- To do -
Count the lines of the data below that contain the word "which", and give only that number.

- Records for processing -
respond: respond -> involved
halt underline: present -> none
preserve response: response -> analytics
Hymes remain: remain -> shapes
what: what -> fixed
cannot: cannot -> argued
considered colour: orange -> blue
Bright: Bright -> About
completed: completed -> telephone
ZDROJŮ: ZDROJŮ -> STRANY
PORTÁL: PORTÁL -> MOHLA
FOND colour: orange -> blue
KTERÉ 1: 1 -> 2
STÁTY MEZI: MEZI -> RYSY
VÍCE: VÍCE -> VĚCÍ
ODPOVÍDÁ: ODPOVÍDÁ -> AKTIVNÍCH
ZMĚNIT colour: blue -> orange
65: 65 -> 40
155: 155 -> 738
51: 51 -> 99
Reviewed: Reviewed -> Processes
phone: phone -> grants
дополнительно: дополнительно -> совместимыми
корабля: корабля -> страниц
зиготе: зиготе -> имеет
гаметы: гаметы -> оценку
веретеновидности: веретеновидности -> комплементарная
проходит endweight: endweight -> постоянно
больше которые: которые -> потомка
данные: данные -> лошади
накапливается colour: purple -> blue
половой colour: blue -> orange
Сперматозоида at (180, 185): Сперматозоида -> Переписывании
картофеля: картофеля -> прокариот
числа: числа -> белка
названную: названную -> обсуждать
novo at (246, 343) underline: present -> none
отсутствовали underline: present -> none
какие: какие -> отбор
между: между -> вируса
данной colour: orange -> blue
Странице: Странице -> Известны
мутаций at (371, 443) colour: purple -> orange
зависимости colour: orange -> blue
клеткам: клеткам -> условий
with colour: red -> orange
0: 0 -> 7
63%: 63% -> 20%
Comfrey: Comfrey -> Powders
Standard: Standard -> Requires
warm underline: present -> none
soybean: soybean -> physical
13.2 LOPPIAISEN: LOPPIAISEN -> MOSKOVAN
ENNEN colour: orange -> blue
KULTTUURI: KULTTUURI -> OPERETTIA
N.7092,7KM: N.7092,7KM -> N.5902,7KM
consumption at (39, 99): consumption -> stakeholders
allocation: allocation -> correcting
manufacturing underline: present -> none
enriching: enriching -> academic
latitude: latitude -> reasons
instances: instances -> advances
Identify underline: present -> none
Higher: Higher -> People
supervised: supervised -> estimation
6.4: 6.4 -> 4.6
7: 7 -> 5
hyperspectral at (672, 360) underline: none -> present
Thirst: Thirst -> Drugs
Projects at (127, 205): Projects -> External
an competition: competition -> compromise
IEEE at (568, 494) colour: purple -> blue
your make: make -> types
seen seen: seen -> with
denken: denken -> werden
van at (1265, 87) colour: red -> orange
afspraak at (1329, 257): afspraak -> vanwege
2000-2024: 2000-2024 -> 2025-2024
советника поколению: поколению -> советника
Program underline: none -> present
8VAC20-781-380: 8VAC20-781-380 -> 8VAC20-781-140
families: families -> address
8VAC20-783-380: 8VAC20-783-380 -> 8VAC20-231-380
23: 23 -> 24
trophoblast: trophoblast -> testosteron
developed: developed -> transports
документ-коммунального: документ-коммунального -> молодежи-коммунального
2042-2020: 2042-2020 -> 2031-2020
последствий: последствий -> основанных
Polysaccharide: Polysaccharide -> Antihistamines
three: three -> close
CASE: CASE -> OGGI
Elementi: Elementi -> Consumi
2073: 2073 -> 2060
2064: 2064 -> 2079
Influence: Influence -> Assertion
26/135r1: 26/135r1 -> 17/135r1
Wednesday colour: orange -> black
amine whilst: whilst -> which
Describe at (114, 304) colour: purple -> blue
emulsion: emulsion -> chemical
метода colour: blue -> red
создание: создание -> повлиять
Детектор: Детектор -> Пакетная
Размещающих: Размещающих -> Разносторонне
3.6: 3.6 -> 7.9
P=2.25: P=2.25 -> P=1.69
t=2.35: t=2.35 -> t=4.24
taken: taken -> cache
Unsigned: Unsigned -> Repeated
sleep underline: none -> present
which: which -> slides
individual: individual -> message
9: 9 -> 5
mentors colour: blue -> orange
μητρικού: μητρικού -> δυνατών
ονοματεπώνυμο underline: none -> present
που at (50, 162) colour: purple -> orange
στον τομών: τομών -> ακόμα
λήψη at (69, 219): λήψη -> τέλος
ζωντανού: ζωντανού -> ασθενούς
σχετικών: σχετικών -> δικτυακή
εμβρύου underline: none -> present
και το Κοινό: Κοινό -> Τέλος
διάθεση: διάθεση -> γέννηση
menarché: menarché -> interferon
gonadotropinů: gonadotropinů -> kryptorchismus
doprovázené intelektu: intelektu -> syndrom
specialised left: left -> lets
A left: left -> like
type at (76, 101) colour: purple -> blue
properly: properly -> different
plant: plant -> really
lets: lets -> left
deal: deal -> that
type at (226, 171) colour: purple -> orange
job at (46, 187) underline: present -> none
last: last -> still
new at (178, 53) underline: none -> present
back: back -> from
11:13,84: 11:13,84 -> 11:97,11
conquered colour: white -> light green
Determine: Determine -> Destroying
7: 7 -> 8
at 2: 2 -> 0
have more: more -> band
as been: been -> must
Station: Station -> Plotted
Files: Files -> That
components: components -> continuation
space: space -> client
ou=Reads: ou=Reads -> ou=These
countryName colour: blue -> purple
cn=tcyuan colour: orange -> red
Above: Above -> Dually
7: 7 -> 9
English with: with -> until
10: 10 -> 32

- Full output -
2